Interview — Harry G

Melancholie mit Sarkasmus

Bayerische Alltagskultur statt Münchner Schickeria: Die Amazon-Serie »Der Beischläfer« versucht, mit jeder Menge Augenzwinkern die Mundartkomödie ins Streaming-Zeitalter zu übersetzen. Ein Interview mit Comedian Markus Stoll alias Harry G, der eine der Hauptrollen spielt.

13. Juni 2020 — MYP N° 29 »Vakuum« — Interview & Text: Katharina Weiß, Fotos: Christian Brecheis

In Bayern kennt ihn jeder, der Rest Deutschlands wird ihn spätestens jetzt kennenlernen: Comedian Markus Stoll alias Harry G gewährt in der Amazon-Prime-Serie „Der Beischläfer“ neue Einblicke in das Seelenleben der Süddeutschen. Als Sympathieträger Charlie Menzinger bringt er als unfreiwilliger Schöffe ordentlich Schwung in ein Gericht an der Isar – und in das Leben einer Berliner Richterin, der stellvertretend für alle Zugezogenen die bajuwarischen Gewohnheiten nähergebracht werden.

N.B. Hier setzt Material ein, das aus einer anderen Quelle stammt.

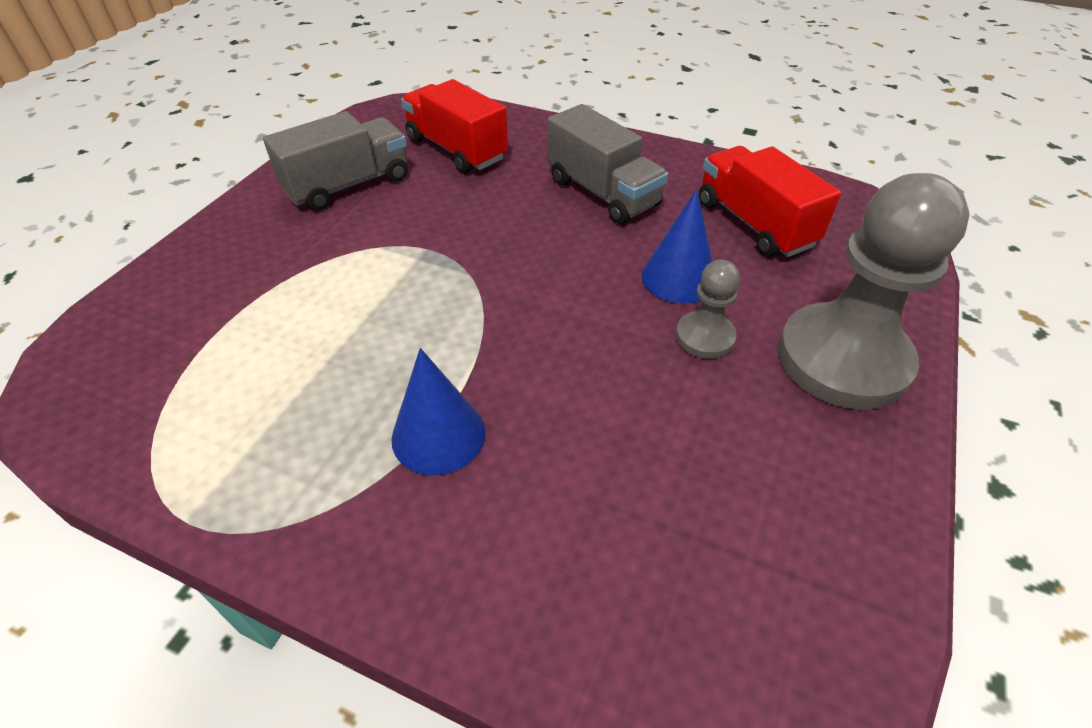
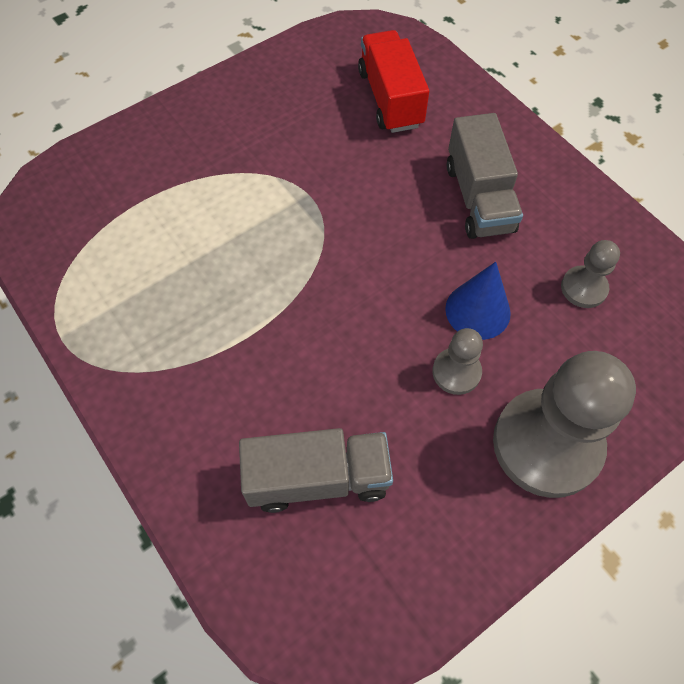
camera: 30 degrees right, 15 degrees up
grey truck [263,111,408,210] -> grey truck moved to [239,428,393,513]
blue cone [392,348,485,475] -> none
red truck [699,146,841,257] -> grey pawn [561,240,620,308]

„Der Beischläfer“ ist ein Format, das im Stil klassischer Vorabendserien wie „Die Rosenheim Cops“ daherkommt. Das mag für einen Streamingdienst im ersten Moment ungewöhnlich erscheinen. Tatsächlich gelingt es der Serie damit aber, eine ungewöhnliche Brücke zu schlagen: zwischen jener Welt des linearen Fernsehens, das in Deutschland immer noch ein Millionenpublikum erreicht, und der des immer größer werdenden Kosmos digitaler Inhalte.

Wir treffen Markus Stoll, der selbst vor allem über die Sozialen Netzwerke bekannt wurde, an einem der ersten Tage nach dem Lockdown im Münchener „Baader Café“.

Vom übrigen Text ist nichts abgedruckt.